AUSGANGSTEXT.

· · · · ·

DWD Synoptische Übersicht Kurzfrist

11-12-2022 08:30
SXEU31 DWAV 110800

S Y N O P T I S C H E Ü B E R S I C H T K U R Z F R I S T
ausgegeben am Sonntag, den 11.12.2022 um 08 UTC


GWL und markante Wettererscheinungen:
TrM bzw. HNa
Winterlich kalt, vielerorts Dauerfrost und regional leichte Schneefälle. Außer
bei aufgelockerter Bewölkung örtlich auftretendem strengen Frost keine
signifikanten Wettererscheinungen.


Synoptische Entwicklung bis Dienstag 24 UTC
--------------------------------------------------------------
Sonntag... befindet sich Deutschland unterhalb eines umfangreichen und mit
mehreren Drehzentren ausgestatteten Höhentroges, der von der Barentssee über
Skandinavien bis nach Mittel- und Westeuropa reicht und dessen Hauptachse heute
im Tagesverlauf den zentralen Mittelmeerraum ostwärts überquert, wobei er vor
allem über Südosteuropa für ordentlich "Bambule" in Form kräftiger Regenfälle
und Gewitter sorgt. An dessen Südflanke verläuft die Frontalzone sehr weit
südlich vom Seegebiet knapp südlich der Azoren über die Iberische Halbinsel bis
in den zentralen Mittelmeerraum.

· · · · ·

EINTRÄGE.
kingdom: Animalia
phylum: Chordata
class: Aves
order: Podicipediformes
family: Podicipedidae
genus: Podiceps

· · · · ·

AUFGABEN.
- 1) Gib aus der Wetterübersicht den Abschnitt wieder, der mit „Synoptische Entwicklung bis“ beginnt und bis „den zentralen Mittelmeerraum.“ reicht.
- 2) Schreib die Wetterübersicht des DWD nach ihrem letzten Satz weiter.

LÖSUNGEN.
- 1)
Synoptische Entwicklung bis Dienstag 24 UTC
--------------------------------------------------------------
Sonntag... befindet sich Deutschland unterhalb eines umfangreichen und mit
mehreren Drehzentren ausgestatteten Höhentroges, der von der Barentssee über
Skandinavien bis nach Mittel- und Westeuropa reicht und dessen Hauptachse heute
im Tagesverlauf den zentralen Mittelmeerraum ostwärts überquert, wobei er vor
allem über Südosteuropa für ordentlich "Bambule" in Form kräftiger Regenfälle
und Gewitter sorgt. An dessen Südflanke verläuft die Frontalzone sehr weit
südlich vom Seegebiet knapp südlich der Azoren über die Iberische Halbinsel bis
in den zentralen Mittelmeerraum.

- 2)
Hierzulande gestaltet sich der Wetterablauf dagegen einigermaßen unspektakulär.
Im südlichen Kernbereich des Höhentrogkomplexes gelegen, etabliert sich im
Tagesverlauf aus einem flachen Randtrog ein kleinräumiges Höhentief mit
Drehzentrum (in 500 hPa) über Thüringen und kommt nur sehr zögerlich nach Osten
voran. Schwache Hebungsprozesse an dessen Nord- und Ostflanke führen aktuell und
auch tagsüber vor allem von der Lausitz über Sachsen bis in den Osten Bayerns
bzw. am Alpenrand zu leichten Schneefällen, wobei bis zum Abend aber maximal
wenige Zentimeter Neuschnee zusammenkommen. An der Westflanke des Höhentiefs
haben sich im Bereich der hochreichend leicht labil bis indifferent
geschichteten maritimen Polarluft (um -10 Grad in 850 hPa, bis -37 Grad in 500
hPa) auch über der "südlichen" Mitte einzelne Schneeschauerstraßen gebildet, die
sich von Südhessen südostwärts Richtung Schwäbische und Fränkische Alb verlagern
und ebenfalls gebietsweise einige Zentimeter Neuschnee bringen.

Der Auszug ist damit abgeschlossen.